→ Task to carry out
From the line with "Actualités Monde" to the line with "Alle weißrussischen Pokalsieger", retype each line exactly as it stands in the records below, but skip the pictures.
── Data extracts ──
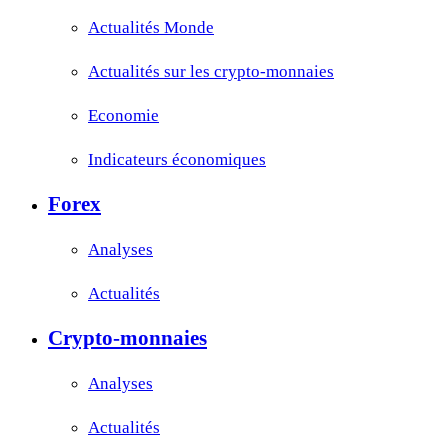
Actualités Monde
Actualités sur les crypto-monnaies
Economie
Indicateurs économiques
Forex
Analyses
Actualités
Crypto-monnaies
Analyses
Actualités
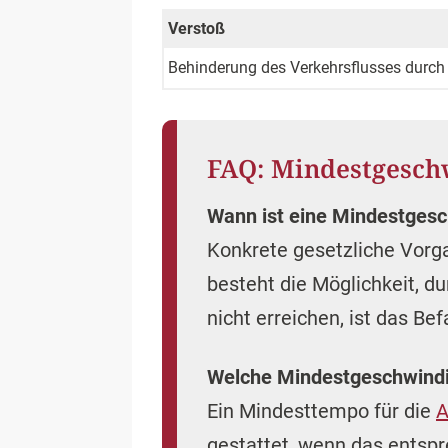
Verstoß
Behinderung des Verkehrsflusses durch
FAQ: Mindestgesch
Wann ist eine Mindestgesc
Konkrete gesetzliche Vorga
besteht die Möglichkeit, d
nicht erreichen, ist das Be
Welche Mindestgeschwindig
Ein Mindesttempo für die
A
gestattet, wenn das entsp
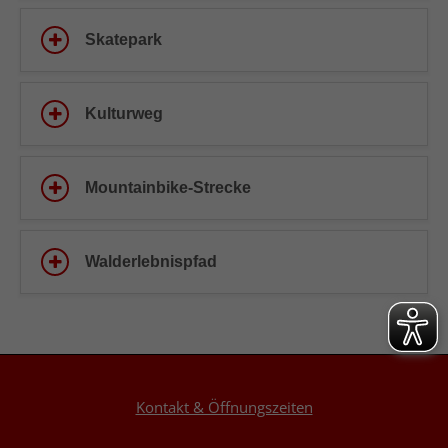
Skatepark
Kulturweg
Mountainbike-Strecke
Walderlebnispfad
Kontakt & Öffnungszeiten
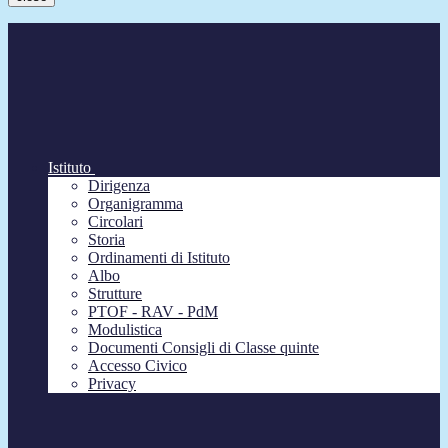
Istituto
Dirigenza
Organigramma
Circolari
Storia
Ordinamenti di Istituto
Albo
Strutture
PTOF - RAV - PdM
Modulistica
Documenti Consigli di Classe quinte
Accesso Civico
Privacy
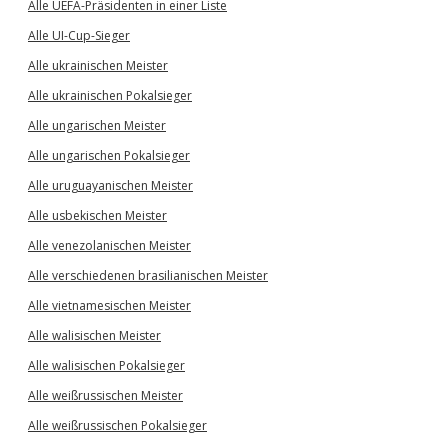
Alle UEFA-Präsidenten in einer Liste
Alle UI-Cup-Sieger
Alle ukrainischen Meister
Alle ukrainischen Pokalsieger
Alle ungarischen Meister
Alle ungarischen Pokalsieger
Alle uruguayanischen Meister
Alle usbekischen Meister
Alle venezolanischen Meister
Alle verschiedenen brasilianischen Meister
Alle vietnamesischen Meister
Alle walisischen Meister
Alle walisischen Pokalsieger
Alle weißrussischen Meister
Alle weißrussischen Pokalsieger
───
── Data extracts ──
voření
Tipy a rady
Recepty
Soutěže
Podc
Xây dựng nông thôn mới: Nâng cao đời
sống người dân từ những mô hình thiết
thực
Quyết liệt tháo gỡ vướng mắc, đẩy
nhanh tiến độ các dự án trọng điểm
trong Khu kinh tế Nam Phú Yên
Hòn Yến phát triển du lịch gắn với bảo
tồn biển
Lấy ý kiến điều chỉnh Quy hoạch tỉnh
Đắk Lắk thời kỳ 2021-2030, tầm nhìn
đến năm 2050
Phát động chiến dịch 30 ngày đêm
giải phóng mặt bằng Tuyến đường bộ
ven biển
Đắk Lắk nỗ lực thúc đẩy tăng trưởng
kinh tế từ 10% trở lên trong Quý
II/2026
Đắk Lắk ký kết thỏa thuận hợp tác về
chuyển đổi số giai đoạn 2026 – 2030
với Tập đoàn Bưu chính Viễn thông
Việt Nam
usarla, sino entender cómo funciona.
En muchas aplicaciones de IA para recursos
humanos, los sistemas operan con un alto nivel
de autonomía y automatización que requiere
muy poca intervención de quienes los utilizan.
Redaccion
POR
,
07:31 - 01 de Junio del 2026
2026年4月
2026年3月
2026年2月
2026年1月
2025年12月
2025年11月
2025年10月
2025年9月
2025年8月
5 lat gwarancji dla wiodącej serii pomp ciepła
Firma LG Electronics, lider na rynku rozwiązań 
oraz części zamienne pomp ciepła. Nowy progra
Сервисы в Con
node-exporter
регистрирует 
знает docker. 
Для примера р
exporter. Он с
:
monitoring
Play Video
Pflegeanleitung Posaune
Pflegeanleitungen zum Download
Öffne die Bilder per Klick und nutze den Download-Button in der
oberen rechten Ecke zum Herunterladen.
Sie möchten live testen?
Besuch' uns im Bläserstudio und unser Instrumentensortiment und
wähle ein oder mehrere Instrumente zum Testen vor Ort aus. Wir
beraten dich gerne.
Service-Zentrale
───
→ Result for this task
Actualités Monde
Actualités sur les crypto-monnaies
Economie
Indicateurs économiques
Forex
Analyses
Actualités
Crypto-monnaies
Analyses
Actualités
Verstoß
Behinderung des Verkehrsflusses durch
FAQ: Mindestgesch
Wann ist eine Mindestgesc
Konkrete gesetzliche Vorga
besteht die Möglichkeit, d
nicht erreichen, ist das Be
Welche Mindestgeschwindig
Ein Mindesttempo für die
A
gestattet, wenn das entsp
Skatepark
Kulturweg
Mountainbike-Strecke
Walderlebnispfad
Kontakt & Öffnungszeiten
Istituto
Dirigenza
Organigramma
Circolari
Storia
Ordinamenti di Istituto
Albo
Strutture
PTOF - RAV - PdM
Modulistica
Documenti Consigli di Classe quinte
Accesso Civico
Privacy
Alle UEFA-Präsidenten in einer Liste
Alle UI-Cup-Sieger
Alle ukrainischen Meister
Alle ukrainischen Pokalsieger
Alle ungarischen Meister
Alle ungarischen Pokalsieger
Alle uruguayanischen Meister
Alle usbekischen Meister
Alle venezolanischen Meister
Alle verschiedenen brasilianischen Meister
Alle vietnamesischen Meister
Alle walisischen Meister
Alle walisischen Pokalsieger
Alle weißrussischen Meister
Alle weißrussischen Pokalsieger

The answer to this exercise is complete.